Widerstand und Verdrängung – Ursprung und Neuinterpretation zweier Schlüsselbegriffe der Tiefenpsychologie
Autor*in: | Gerald Mackenthun |
---|---|
Verlag: | Psychosozial-Verlag, Gießen 2011, 469 Seiten |
Rezensent*in: | Klaus Hölzer |
Datum: | 04.05.2012 |
Widerstand und Verdrängung sind zentrale Begriffe der Psychoanalyse, die verstanden haben muss, wer ernsthaft Selbsterkenntnis betreiben will. Was beide Begriffe miteinander verbindet, ist die allgemeinmenschliche Eigenschaft, bittere Wahrheiten nicht sehen zu wollen. Wer will ernsthaft bestreiten, dass der Mensch dazu neigt, sein Augenmerk von Älterwerden und Tod, von zwischenmenschlichen Konflikten, rassischen und religiösen Auseinandersetzungen und von der Aufgabe der Verbesserung der bestehenden Verhältnisse im privaten und öffentlichen Bereich abzuwenden.
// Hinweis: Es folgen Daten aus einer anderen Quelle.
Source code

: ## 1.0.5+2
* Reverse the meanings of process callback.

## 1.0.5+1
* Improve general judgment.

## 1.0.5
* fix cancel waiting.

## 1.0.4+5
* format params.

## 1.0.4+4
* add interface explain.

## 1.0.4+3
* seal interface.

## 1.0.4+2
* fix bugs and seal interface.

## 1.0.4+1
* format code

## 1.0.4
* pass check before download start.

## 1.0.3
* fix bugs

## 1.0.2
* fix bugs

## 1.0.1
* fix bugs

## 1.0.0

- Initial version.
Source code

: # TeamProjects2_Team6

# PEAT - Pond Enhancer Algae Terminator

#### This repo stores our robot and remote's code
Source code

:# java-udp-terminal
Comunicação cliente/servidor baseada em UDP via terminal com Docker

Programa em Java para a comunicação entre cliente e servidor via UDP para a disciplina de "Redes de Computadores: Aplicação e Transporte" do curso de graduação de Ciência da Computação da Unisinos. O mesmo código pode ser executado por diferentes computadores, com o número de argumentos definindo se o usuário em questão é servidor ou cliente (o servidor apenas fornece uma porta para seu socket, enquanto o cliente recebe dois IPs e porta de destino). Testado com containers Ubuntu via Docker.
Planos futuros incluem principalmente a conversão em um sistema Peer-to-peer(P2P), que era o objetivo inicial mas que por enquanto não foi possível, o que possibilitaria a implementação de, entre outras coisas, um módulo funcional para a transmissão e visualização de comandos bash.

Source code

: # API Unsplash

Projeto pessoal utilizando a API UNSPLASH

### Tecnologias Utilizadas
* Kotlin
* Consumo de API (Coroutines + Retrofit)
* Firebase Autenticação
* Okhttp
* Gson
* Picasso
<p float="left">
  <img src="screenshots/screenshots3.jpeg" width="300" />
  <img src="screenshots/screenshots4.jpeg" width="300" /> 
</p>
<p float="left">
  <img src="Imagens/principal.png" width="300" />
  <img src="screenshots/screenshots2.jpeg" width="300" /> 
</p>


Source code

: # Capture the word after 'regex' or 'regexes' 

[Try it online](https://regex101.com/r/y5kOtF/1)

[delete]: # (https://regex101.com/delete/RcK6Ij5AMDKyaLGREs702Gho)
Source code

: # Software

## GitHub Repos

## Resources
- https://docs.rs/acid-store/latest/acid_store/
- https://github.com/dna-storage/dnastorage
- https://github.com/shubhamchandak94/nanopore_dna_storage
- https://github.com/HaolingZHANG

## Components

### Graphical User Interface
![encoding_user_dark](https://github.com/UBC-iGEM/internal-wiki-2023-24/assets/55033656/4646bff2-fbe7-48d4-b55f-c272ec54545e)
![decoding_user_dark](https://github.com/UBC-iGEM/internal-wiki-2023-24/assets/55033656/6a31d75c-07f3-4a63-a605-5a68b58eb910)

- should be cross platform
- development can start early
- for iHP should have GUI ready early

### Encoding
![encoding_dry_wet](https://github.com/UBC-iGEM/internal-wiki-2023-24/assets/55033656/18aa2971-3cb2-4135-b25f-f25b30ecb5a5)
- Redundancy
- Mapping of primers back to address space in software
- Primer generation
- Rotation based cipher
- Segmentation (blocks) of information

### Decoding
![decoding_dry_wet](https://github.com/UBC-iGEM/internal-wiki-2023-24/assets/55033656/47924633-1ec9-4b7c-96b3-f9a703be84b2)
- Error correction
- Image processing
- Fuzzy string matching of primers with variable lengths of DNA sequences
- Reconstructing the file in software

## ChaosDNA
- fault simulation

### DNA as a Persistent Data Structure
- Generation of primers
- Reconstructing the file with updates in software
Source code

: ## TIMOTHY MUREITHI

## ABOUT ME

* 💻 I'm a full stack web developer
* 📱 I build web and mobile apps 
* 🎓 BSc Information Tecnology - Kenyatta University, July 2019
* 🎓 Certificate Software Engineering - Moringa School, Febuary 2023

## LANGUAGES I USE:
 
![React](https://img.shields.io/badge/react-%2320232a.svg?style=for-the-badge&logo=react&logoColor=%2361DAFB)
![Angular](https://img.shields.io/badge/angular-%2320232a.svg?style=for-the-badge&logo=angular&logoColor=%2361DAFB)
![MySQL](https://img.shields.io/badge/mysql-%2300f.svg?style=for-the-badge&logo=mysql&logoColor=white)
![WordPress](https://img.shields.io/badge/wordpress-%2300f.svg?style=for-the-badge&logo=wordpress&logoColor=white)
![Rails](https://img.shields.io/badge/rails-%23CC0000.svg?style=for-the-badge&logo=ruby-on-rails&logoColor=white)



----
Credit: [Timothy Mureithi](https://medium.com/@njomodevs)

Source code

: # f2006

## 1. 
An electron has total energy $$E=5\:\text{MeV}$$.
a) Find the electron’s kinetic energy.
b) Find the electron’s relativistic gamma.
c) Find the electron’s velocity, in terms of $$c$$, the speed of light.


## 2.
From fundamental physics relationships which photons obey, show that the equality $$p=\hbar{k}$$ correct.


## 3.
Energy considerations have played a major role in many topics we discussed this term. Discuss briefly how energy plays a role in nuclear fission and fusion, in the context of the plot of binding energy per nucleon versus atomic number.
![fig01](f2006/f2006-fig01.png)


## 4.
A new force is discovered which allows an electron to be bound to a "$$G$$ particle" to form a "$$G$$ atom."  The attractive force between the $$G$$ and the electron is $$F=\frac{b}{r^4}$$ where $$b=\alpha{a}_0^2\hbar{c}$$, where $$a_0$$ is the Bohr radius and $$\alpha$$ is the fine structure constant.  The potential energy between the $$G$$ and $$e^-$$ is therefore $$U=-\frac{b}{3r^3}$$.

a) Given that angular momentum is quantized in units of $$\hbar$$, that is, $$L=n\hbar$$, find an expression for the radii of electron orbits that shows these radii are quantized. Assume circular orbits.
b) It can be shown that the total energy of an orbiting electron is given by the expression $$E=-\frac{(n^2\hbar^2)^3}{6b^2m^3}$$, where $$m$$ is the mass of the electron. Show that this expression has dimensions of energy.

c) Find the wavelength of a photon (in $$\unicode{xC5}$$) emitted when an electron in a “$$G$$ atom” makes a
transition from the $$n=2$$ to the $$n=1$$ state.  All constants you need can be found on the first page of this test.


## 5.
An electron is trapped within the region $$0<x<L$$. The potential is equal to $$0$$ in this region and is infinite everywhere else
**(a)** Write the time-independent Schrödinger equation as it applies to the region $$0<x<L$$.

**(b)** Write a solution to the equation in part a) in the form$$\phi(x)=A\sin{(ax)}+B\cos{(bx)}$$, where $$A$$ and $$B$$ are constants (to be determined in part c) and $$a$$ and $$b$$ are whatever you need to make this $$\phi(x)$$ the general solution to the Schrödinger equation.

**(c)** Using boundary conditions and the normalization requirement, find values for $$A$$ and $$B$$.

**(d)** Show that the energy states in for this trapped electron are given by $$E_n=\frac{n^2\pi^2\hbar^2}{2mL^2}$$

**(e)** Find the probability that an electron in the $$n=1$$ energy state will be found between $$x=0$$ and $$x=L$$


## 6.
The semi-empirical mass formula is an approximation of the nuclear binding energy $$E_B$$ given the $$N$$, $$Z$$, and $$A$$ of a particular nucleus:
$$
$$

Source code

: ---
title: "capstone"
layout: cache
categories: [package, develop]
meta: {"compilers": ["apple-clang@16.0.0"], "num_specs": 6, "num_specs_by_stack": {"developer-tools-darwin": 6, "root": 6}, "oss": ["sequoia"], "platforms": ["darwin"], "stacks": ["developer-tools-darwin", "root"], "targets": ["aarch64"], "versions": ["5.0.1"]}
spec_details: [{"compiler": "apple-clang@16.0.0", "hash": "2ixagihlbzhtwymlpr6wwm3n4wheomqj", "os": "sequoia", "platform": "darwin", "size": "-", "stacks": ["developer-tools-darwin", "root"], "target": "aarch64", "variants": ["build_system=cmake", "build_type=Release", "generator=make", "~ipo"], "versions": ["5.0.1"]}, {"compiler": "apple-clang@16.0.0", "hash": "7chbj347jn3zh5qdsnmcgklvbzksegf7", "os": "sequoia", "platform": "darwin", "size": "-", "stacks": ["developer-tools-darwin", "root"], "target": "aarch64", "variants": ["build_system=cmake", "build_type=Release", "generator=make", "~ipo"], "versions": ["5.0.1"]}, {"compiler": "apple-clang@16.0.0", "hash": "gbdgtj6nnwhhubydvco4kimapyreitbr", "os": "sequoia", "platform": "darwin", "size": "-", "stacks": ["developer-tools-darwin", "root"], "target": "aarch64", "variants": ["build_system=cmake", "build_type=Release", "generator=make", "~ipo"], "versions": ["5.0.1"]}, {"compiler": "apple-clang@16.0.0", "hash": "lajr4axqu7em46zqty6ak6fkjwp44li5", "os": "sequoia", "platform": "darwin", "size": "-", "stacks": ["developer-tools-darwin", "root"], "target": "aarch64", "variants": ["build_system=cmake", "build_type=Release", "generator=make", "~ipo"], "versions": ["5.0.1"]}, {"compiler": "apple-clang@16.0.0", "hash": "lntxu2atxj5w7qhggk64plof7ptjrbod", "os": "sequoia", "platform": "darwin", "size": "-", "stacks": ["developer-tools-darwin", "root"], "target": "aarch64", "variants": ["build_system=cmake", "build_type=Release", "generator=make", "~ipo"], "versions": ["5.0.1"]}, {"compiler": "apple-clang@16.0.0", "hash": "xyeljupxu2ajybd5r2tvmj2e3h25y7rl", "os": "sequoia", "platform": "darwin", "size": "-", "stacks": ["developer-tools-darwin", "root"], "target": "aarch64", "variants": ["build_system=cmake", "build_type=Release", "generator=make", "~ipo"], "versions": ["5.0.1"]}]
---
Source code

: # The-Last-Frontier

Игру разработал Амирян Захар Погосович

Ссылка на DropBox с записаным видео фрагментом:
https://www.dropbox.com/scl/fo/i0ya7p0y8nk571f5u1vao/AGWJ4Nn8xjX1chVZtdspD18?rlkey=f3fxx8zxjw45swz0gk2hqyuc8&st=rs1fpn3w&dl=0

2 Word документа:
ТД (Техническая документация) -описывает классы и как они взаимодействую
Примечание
Es ist ein großes Verdienst des Autors, dass er sich zunächst gründlich mit dem psychoanalytischen Verstehen der Verdrängung und des Widerstandes aus der Sicht von Freud auseinandergesetzt hat, bevor er die Bedeutung und historische Weiterentwicklung dieser Termini in neueren tiefenpsychologischen Schulen, wie der Individualpsychologie und der Daseinsanalyse, aufzeigt. Auffällig ist, dass der Autor über lexikalische Aufarbeitungen, von denen es in der psychoanalytischen Literatur nicht wenige gibt, weit hinausgeht. Es ist nicht zu viel gesagt, dass Mackenthun auf etwa 400 Seiten seine Thematik systematisch und fundiert aus verschiedenen Perspektiven abhandelt. Er lässt sich dabei von einem Gedanken leiten, den bereits Freud aufgegriffen hatte, dass nämlich ein Verständnis der menschlichen Psyche nicht allein auf die Psychologie, sondern gleichzeitig auch auf Philosophie und Biologie angewiesen ist.
Mackenthun stellt sich bewusst in die Tradition der psychologischen Anthropologie, um die Bedeutung von Verdrängung und Widerstand für das Verständnis des Allgemeinmenschlichen aufzuzeigen. Mit anderen Worten: Über die Psychopathologie hinaus sucht er zu erforschen, welche Rolle Verdrängung und Widerstand im Leben jedes Menschen spielen. Als Gegenpole für Widerstand und Verdrängung schlägt Mackenthun Offenheit und Wahrhaftigkeit vor. Beide Begriffe spielen für ihn eine wichtige Rolle im Rahmen der Psychotherapie, die er sich ohne Einbindung in Ethik und philosophische Anthropologie nicht vorstellen kann.
Die vorliegende Arbeit ist ein Plädoyer für einen nüchternen Blick auf die unterschiedlichen tiefenpsychologischen Schulen, ihr Menschenbild, Ethikverständnis und ihre Therapieziele. Von den Erfahrungen ihrer psychotherapeutischen Praxis ausgehend, haben alle unterschiedlichen Richtungen wertvolle Erkenntnisse gewonnen, die schulenunabhängig von jedem Psychotherapeuten nutzbringend angewendet werden können. Den Streit zwischen den verschiedenen Therapieschulen hält Mackenthun deshalb für überflüssig. Der Autor, selber Psychotherapeut, schreibt verständlich und spricht neben Kollegen und philosophisch interessierten Geisteswissenschaftlern auch jeden an ernsthafter Selbsterforschung interessierten Zeitgenossen an.